O’Connor e Burthon puntarono i remi contro la roccia, e l’elice turbinò sollevando un largo sprazzo di spuma. Il battello, vigorosamente spinto sul tribordo e cacciato innanzi dall’elica, fendette il vortice rollando fortemente. La sua prua, acuta come un coltello, solida come una rupe, spezzò quei giri concentrici, s’inclinò, poi si raddrizzò balzando sulle onde.
— A tutto vapore, Morgan! gridò sir John.
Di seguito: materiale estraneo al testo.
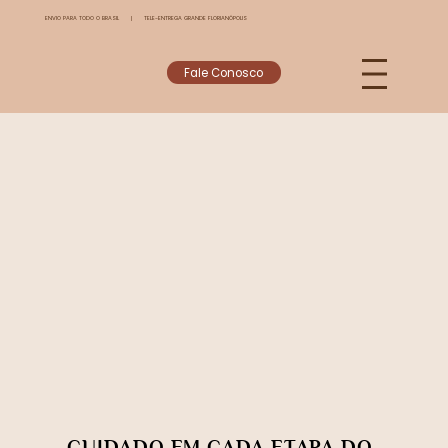
ENVIO PARA TODO O BRASIL | TELE-ENTREGA GRANDE FLORIANÓPOLIS
Fale Conosco
CUIDADO EM CADA ETAPA DO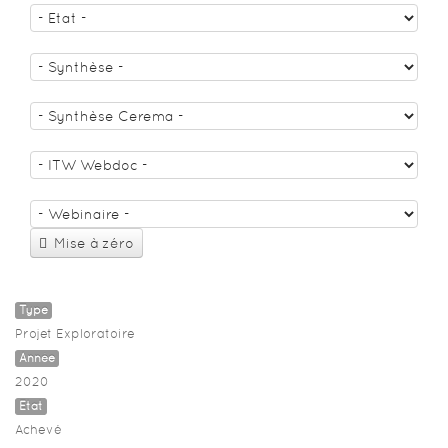
Mise à zéro
Type
Projet Exploratoire
Année
2020
Etat
Achevé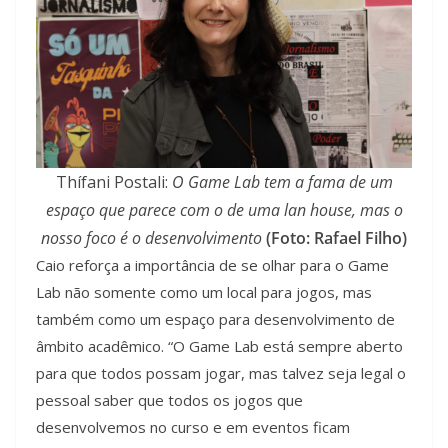
Thífani Postali:
O Game Lab tem a fama de um
espaço que parece com o de uma lan house, mas o
nosso foco é o desenvolvimento
(Foto: Rafael Filho)
Caio reforça a importância de se olhar para o Game
Lab não somente como um local para jogos, mas
também como um espaço para desenvolvimento de
âmbito acadêmico. “O Game Lab está sempre aberto
para que todos possam jogar, mas talvez seja legal o
pessoal saber que todos os jogos que
desenvolvemos no curso e em eventos ficam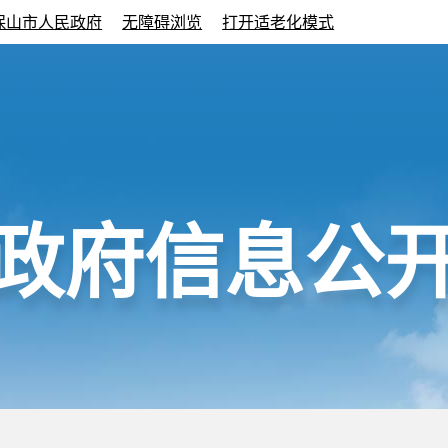
保山市人民政府
无障碍浏览
打开适老化模式
政府信息公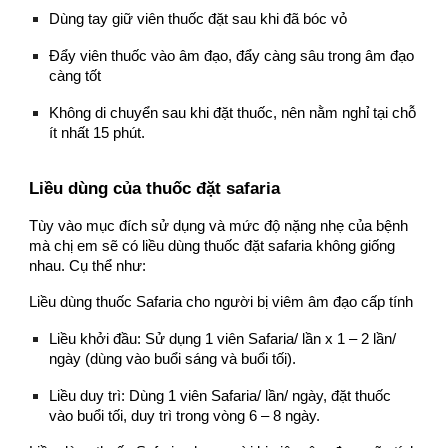
Dùng tay giữ viên thuốc đặt sau khi đã bóc vỏ
Đẩy viên thuốc vào âm đạo, đẩy càng sâu trong âm đạo
càng tốt
Không di chuyển sau khi đặt thuốc, nên nằm nghỉ tại chỗ
ít nhất 15 phút.
Liều dùng của thuốc đặt safaria
Tùy vào mục đích sử dụng và mức độ nặng nhẹ của bệnh
mà chị em sẽ có liều dùng thuốc đặt safaria không giống
nhau. Cụ thể như:
Liều dùng thuốc Safaria cho người bị viêm âm đạo cấp tính
Liều khởi đầu: Sử dụng 1 viên Safaria/ lần x 1 – 2 lần/
ngày (dùng vào buổi sáng và buổi tối).
Liều duy trì: Dùng 1 viên Safaria/ lần/ ngày, đặt thuốc
vào buổi tối, duy trì trong vòng 6 – 8 ngày.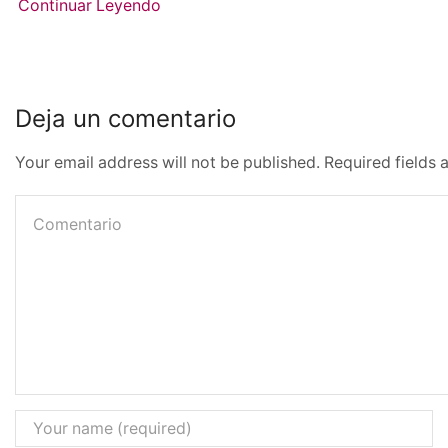
Continuar Leyendo
Deja un comentario
Your email address will not be published. Required fields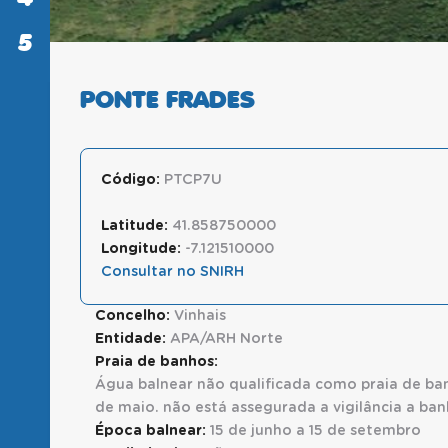
5
SABER
MAIS
PONTE FRADES
Código:
PTCP7U
Latitude:
41.858750000
Longitude:
-7.121510000
Consultar no SNIRH
Concelho:
Vinhais
Entidade:
APA/ARH Norte
Praia de banhos:
Água balnear não qualificada como praia de ban
de maio. não está assegurada a vigilância a ban
Época balnear:
15 de junho a 15 de setembro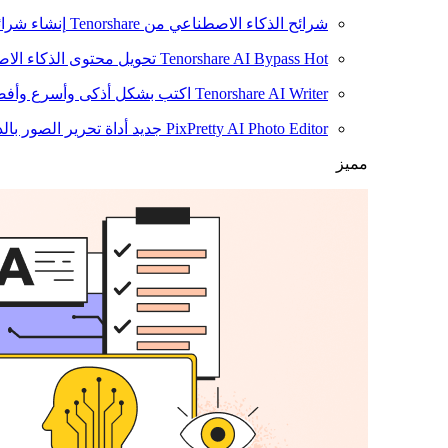
شرائح الذكاء الاصطناعي من Tenorshare
إنشاء شرائ
Hot
Tenorshare AI Bypass
تحويل محتوى الذكاء الا
Tenorshare AI Writer
اكتب بشكل أذكى وأسرع وأفضل
PixPretty AI Photo Editor
جديد
أداة تحرير الصور بال
مميز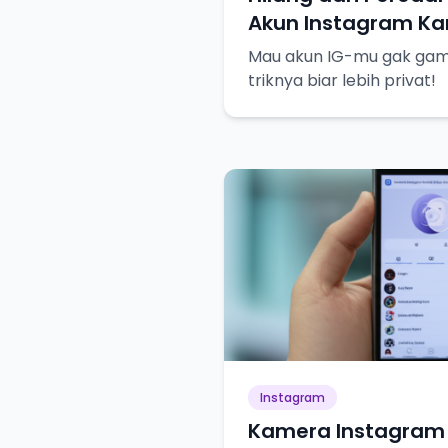
Akun Instagram Kam
Mau akun IG-mu gak gampa
triknya biar lebih privat!
Instagram
Kamera Instagram 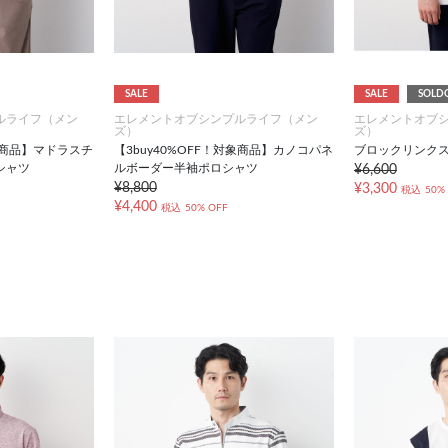
SALE
SALE
SOLD
ルライフ（メン
エレメントオブシンプルライフ（メン
エレメントオブ
ズ）
ズ）
対象商品】マドラスチ
【3buy40%OFF！対象商品】カノコパネ
ブロックリンク
シャツ
ルボーダー半袖ポロシャツ
¥6,600
¥8,800
¥3,300
税込
50%
¥4,400
税込
50% OFF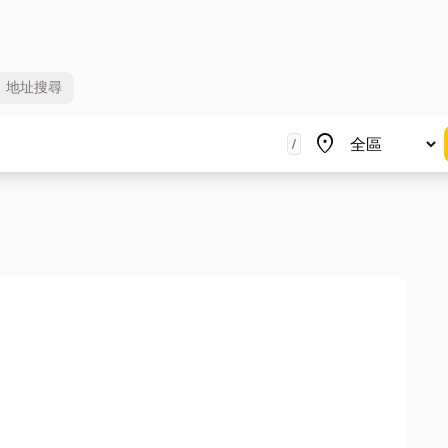
地址
搜尋
地區
place
/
La battaglia si era impegnata. La corrente, come se le rincrescesse di dover perdere quella preda, urtava con furia, si sollevava in onde, muggiva, ma il battello camminava sotto i vigorosi colpi dell’elica, traballando, alzandosi e abbassandosi, gemendo, come se soffrisse in quella ostinata lotta.
Per due minuti il valoroso Huascar, guidato dalla robusta mano dell’ingegnere, si dibattè fra le spire del vortice, poi ne uscì e si slanciò rapido come una freccia nel fiume che scendeva dal sud, largo quanto il Tamigi a Londra, nerissimo, rapidissimo, fiancheggiato da rocce altissime, liscie, tagliate proprio a picco.